Dataset records
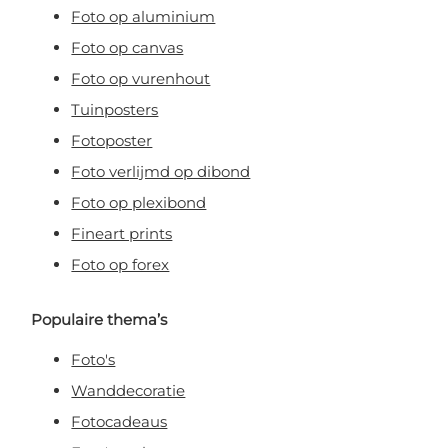
Foto op aluminium
Foto op canvas
Foto op vurenhout
Tuinposters
Fotoposter
Foto verlijmd op dibond
Foto op plexibond
Fineart prints
Foto op forex
Populaire thema’s
Foto's
Wanddecoratie
Fotocadeaus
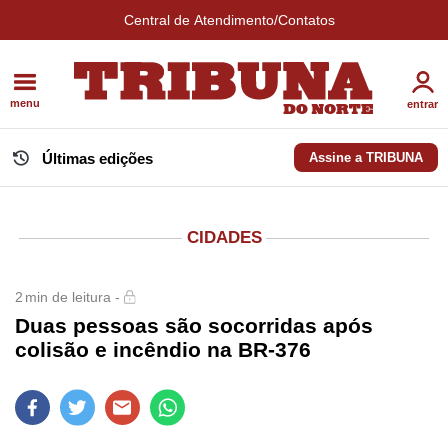
Central de Atendimento/Contatos
menu
entrar
Últimas edições
Assine a TRIBUNA
CIDADES
2
min de leitura -
Duas pessoas são socorridas após
colisão e incêndio na BR-376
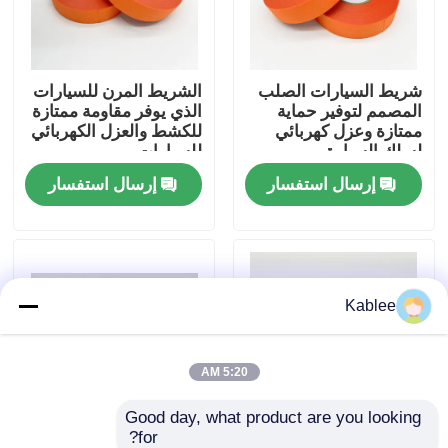
عرض الواقع الافتراضي
شريط السيارات الصلب
الشريط المرن للسيارات
المصمم لتوفير حماية
الذي يوفر مقاومة ممتازة
حول بنا
ممتازة وعزل كهربائي
للكشط والعزل الكهربائي
لسلك السيارة
للسيارات
إرسال استفسار
إرسال استفسار
جولة في المعمل
ضبط الجودة
Kablee
اتصل بنا
طلب اقتباس
5:20 AM
Good day, what product are you looking 
شريط تسخير أسلاك السيارات
for?
0.25 ملم شريط قماش
إطالة ≥10٪ وشريط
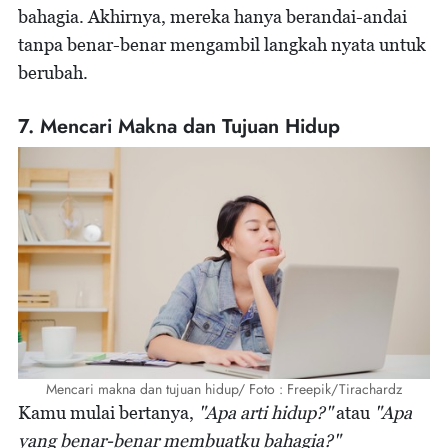
bahagia. Akhirnya, mereka hanya berandai-andai
tanpa benar-benar mengambil langkah nyata untuk
berubah.
7. Mencari Makna dan Tujuan Hidup
Mencari makna dan tujuan hidup/ Foto : Freepik/Tirachardz
Kamu mulai bertanya,
"Apa arti hidup?"
atau
"Apa
yang benar-benar membuatku bahagia?"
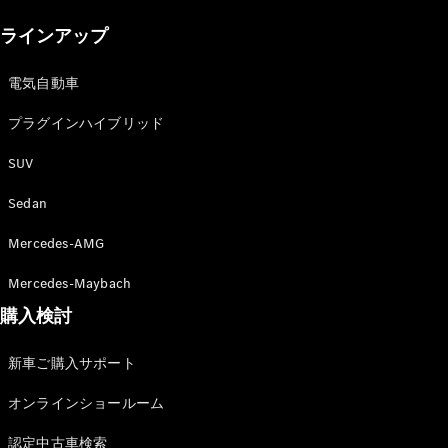
New models
ラインアップ
電気自動車モデル
プラグインハイブリッドモデル
電気自動車
プラグインハイブリッド
Sedan
SUV
Sedan
Mercedes-AMG
All Sedan
Mercedes-Maybach
CLA
購入検討
電気
Sedan
CLA
New
新車ご購入サポート
Sedan
C-Class
オンラインショールーム
Sedan
EQS
電気
認定中古車検索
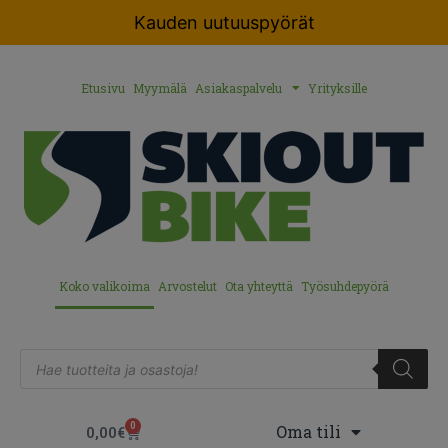
Kauden uutuuspyörät
Etusivu
Myymälä
Asiakaspalvelu
Yrityksille
Koko valikoima
Arvostelut
Ota yhteyttä
Työsuhdepyörä
0
Oma tili
0,00
€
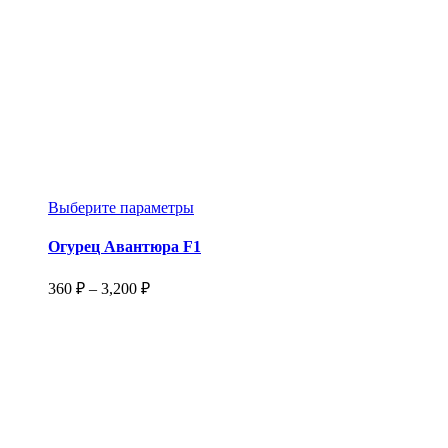
Этот
Выберите параметры
товар
имеет
Огурец Авантюра F1
несколько
вариаций.
Диапазон
360
₽
–
3,200
₽
Опции
цен:
можно
360 ₽
выбрать
–
на
3,200 ₽
странице
товара.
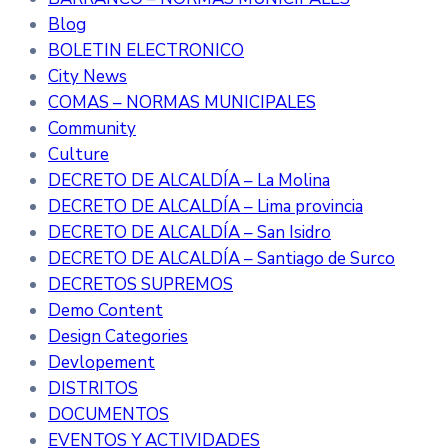
Blog
BOLETIN ELECTRONICO
City News
COMAS – NORMAS MUNICIPALES
Community
Culture
DECRETO DE ALCALDÍA – La Molina
DECRETO DE ALCALDÍA – Lima provincia
DECRETO DE ALCALDÍA – San Isidro
DECRETO DE ALCALDÍA – Santiago de Surco
DECRETOS SUPREMOS
Demo Content
Design Categories
Devlopement
DISTRITOS
DOCUMENTOS
EVENTOS Y ACTIVIDADES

▶ _Problem description_
Reproduce the material above with every occurrence of "Sedan" replaced by "Saloon", keeping everything else unchanged and omitting the pictures.

▶ _Finished exercise_
Foto op aluminium
Foto op canvas
Foto op vurenhout
Tuinposters
Fotoposter
Foto verlijmd op dibond
Foto op plexibond
Fineart prints
Foto op forex
Populaire thema’s
Foto's
Wanddecoratie
Fotocadeaus
Central de Atendimento/Contatos
menu
entrar
Últimas edições
Assine a TRIBUNA
CIDADES
2
min de leitura -
Duas pessoas são socorridas após
colisão e incêndio na BR-376
عرض الواقع الافتراضي
شريط السيارات الصلب
الشريط المرن للسيارات
المصمم لتوفير حماية
الذي يوفر مقاومة ممتازة
حول بنا
ممتازة وعزل كهربائي
للكشط والعزل الكهربائي
لسلك السيارة
للسيارات
إرسال استفسار
إرسال استفسار
جولة في المعمل
ضبط الجودة
Kablee
اتصل بنا
طلب اقتباس
5:20 AM
Good day, what product are you looking 
شريط تسخير أسلاك السيارات
for?
0.25 ملم شريط قماش
إطالة ≥10٪ وشريط
bahagia. Akhirnya, mereka hanya berandai-andai
tanpa benar-benar mengambil langkah nyata untuk
berubah.
7. Mencari Makna dan Tujuan Hidup
Mencari makna dan tujuan hidup/ Foto : Freepik/Tirachardz
Kamu mulai bertanya,
"Apa arti hidup?"
atau
"Apa
yang benar-benar membuatku bahagia?"
New models
ラインアップ
電気自動車モデル
プラグインハイブリッドモデル
電気自動車
プラグインハイブリッド
Saloon
SUV
Saloon
Mercedes-AMG
All Saloon
Mercedes-Maybach
CLA
購入検討
電気
Saloon
CLA
New
新車ご購入サポート
Saloon
C-Class
オンラインショールーム
Saloon
EQS
電気
認定中古車検索
Kauden uutuuspyörät
Etusivu
Myymälä
Asiakaspalvelu
Yrityksille
Koko valikoima
Arvostelut
Ota yhteyttä
Työsuhdepyörä
0
Oma tili
0,00
€
Этот
Выберите параметры
товар
имеет
Огурец Авантюра F1
несколько
вариаций.
Диапазон
360
₽
–
3,200
₽
Опции
цен:
можно
360 ₽
выбрать
–
на
3,200 ₽
странице
товара.
Blog
BOLETIN ELECTRONICO
City News
COMAS – NORMAS MUNICIPALES
Community
Culture
DECRETO DE ALCALDÍA – La Molina
DECRETO DE ALCALDÍA – Lima provincia
DECRETO DE ALCALDÍA – San Isidro
DECRETO DE ALCALDÍA – Santiago de Surco
DECRETOS SUPREMOS
Demo Content
Design Categories
Devlopement
DISTRITOS
DOCUMENTOS
EVENTOS Y ACTIVIDADES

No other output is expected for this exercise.